In My Life is a great song, written (mostly?) by John. I’ve been listening to it for 50 years, and it confuses me.

I doubt that The Beatles considered anyone poring over Rubber Soul’s lyrics 60 years after the album’s release. But here we are, and the optimistic among us expect that practice to consider long into the future.

Lovers and friends

John began writing In My Life as a recollection of places in Liverpool (including both Strawberry Field and Penny Lane), but he discarded his original lyrics because he found them boring. He then rewrote the lyrics to be less specific, mentioning in the first verse and the first bridge “places I’ll remember” and “lovers and friends,” some dead, some living, without naming names.

John was 24 when he wrote In My Life, but he’d already experienced the deaths of his Aunt Mimi’s husband, his Uncle George; his mother, Julia; and Stuart Sutcliffe, his friend and classmate and The Beatles’ bassist before Paul took up the instrument. Those deaths obviously weighed heavily on him.

Here’s the second verse:

But of all these friends and lovers,

There is no one compares with with you.

And these memories lose their meaning

When I think of love as something new.

I’m terrible at analyzing poetry, mostly because my first instinct it to try to make literal sense of it. When I approach this verse literally, I find three main points: (1) In My Life is sung to someone the singer loves who (2) supersedes all previous lovers and friends, even though (3) (and I feel much less confident about this point) the singer believes that thinking of love as a new phenomenon or feeling does a disservice to the memory of his earlier lovers and friends.

Does that sound right to you?

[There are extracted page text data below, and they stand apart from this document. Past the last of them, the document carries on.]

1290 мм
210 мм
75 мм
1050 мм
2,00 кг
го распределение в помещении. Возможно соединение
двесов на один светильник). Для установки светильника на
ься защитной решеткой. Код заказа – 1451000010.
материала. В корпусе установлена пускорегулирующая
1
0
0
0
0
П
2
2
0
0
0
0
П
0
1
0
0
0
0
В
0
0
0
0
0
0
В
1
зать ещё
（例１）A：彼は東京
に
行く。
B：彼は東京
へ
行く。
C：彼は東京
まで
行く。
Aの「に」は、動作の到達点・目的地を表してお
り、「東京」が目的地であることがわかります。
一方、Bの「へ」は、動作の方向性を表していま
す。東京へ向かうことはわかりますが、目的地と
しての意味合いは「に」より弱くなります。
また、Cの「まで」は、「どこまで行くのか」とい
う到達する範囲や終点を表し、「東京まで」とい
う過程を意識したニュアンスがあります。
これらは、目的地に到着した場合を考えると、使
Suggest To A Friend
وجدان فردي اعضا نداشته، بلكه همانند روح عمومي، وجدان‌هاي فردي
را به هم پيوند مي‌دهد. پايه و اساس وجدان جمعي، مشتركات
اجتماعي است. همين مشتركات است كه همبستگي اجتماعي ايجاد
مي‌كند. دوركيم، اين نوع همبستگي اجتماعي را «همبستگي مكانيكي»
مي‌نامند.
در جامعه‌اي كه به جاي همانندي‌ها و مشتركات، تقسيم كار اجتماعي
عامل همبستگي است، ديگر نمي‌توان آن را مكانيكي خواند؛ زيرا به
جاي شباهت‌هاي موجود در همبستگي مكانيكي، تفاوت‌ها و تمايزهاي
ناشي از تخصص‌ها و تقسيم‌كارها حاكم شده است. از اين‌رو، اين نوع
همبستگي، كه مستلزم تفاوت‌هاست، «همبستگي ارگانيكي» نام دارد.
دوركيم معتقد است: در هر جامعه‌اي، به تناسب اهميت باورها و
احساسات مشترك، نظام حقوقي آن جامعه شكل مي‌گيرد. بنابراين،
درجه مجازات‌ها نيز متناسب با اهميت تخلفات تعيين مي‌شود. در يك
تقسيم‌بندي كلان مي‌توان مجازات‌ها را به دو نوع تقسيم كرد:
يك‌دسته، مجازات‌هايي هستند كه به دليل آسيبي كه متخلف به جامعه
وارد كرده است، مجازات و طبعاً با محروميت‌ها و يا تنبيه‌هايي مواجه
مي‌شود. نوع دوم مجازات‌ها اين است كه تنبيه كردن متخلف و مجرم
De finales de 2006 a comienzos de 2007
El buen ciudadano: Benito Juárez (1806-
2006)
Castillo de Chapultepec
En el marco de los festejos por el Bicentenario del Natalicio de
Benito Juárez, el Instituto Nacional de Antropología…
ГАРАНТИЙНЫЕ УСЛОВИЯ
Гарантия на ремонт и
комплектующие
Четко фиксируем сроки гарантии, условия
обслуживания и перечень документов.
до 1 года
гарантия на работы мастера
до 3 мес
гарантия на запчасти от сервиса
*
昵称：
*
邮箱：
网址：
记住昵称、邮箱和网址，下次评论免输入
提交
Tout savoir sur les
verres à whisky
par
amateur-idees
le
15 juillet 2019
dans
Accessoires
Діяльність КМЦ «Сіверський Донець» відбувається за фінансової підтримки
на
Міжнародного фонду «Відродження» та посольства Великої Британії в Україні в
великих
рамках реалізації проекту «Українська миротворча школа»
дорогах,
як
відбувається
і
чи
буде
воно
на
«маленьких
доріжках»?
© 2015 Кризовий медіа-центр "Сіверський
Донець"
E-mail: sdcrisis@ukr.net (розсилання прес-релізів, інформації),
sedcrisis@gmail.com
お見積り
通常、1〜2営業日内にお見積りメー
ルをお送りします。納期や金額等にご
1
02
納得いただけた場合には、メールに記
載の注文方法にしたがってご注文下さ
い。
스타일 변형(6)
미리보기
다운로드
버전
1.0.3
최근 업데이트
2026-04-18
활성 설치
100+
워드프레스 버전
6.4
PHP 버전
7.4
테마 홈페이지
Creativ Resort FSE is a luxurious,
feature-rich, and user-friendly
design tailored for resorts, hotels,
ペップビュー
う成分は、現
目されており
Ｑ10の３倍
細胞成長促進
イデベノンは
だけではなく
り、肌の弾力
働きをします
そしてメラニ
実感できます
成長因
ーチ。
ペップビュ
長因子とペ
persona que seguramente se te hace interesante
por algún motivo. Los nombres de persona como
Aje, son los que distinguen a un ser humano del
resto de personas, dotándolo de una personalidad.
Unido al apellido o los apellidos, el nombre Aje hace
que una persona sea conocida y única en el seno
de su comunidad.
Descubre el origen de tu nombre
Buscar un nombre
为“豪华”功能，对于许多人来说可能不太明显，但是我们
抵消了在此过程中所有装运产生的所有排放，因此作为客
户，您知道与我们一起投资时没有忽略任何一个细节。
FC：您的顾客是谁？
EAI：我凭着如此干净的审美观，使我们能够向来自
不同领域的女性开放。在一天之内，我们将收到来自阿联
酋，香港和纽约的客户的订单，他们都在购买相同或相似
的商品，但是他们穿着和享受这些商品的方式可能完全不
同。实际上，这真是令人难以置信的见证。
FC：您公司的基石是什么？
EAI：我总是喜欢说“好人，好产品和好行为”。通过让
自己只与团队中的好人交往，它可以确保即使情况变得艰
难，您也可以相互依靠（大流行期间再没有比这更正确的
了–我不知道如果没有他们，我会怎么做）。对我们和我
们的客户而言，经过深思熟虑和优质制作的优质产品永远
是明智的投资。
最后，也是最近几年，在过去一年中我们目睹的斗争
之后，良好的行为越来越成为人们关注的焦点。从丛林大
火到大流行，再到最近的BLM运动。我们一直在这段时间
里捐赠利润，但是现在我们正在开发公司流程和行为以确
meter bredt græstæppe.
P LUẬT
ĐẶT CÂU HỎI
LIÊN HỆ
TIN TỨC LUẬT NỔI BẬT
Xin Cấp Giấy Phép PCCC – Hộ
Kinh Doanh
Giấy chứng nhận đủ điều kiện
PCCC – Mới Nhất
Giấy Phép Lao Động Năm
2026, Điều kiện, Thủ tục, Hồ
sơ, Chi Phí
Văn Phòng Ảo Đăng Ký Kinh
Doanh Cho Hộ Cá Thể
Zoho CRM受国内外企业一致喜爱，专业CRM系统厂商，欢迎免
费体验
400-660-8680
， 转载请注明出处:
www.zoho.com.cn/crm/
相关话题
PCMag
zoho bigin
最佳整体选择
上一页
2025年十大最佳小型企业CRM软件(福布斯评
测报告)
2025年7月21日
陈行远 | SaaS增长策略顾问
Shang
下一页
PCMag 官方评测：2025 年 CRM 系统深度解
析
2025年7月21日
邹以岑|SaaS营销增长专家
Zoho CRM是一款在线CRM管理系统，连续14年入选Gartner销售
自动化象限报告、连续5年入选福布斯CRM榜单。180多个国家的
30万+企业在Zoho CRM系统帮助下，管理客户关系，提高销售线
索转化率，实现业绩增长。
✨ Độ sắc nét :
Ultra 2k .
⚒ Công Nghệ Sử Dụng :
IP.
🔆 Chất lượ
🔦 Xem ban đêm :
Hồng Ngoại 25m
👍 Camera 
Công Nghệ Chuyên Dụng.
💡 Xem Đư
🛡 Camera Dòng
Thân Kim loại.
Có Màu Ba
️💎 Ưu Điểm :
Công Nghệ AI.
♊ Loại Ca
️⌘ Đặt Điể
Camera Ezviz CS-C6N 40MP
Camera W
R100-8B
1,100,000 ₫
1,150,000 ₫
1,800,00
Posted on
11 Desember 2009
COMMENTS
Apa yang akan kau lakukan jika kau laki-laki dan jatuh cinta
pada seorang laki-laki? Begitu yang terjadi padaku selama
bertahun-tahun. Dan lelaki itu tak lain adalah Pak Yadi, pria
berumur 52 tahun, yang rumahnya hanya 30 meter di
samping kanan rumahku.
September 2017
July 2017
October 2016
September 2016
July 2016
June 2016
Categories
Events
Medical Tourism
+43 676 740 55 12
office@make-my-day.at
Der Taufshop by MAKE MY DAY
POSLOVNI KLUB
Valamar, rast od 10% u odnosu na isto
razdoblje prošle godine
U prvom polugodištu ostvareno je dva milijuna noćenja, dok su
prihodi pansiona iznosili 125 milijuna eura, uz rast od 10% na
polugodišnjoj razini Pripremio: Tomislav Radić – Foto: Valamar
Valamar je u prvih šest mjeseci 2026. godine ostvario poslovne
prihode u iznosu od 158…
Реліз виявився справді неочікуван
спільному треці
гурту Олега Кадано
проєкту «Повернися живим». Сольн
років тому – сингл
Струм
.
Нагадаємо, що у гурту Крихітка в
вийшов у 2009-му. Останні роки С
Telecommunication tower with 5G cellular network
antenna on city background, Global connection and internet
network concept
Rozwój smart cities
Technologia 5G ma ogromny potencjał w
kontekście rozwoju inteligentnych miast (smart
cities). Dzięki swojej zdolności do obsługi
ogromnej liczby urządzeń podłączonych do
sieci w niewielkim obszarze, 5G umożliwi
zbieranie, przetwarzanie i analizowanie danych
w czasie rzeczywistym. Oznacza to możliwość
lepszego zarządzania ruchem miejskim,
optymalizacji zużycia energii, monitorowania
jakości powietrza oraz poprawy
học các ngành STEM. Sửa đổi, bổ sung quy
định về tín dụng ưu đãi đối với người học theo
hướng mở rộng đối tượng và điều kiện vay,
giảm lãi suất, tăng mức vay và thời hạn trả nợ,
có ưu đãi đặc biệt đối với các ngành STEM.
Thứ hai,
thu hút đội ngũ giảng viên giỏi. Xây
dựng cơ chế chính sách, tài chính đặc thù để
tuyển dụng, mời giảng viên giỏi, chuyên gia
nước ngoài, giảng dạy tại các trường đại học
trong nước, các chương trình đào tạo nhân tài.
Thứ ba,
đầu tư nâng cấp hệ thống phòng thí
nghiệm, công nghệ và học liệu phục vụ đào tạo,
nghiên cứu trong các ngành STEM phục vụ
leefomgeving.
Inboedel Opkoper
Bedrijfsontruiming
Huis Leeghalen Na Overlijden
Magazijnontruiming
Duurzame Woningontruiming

If I’m right–and I can’t guarantee I am–maybe he’s afraid of the strong feelings associated with his new love, so he’s really talking to himself, and not the other person?

I love you more”

The first word of the second bridge–Though–means something like however or nevertheless, setting up some kind of contrast between the introductory subordinate clause and the main cause (which begins I know I’ll often stop). But the two parts of the first sentence say essentially the same thing: he’ll continue to remember the places and people he mentioned at the beginning of the song.

Then the last line of the second bridge, which has nothing to do with the first three lines, calls back to the second line of the second verse, There is no one compares with you:

Though I know I’ll never lose affection
For people and things that went before,
I know I’ll often stop and think about them.
In my life, I love you more.

I believe that John is surprised by the intensity of his feeling toward the unnamed you. And I hate to bring this up so late in the post, but to whom do we think John is singing? I’m not convinced, but it’s not a stretch to say that John’s relationship with his songwriting partner in 1965 was more intense than his relationship with Cynthia, his wife. (Does anyone else find it odd that John wrote so few songs apparently about Cyn?)

I hear In My Life as a love song belatedly grafted on to a song of reminiscence. After removing the “boring” parts of his original draft, it seems to me that John didn’t have enough material to finish a song about the friends, lovers, and places he remembered, so he added a few lines about his closest friend at the time. The Beatles were moving quickly in 1965, and, as I said at the top, no one expected In My Life to be the subject of twenty-first century scrutiny.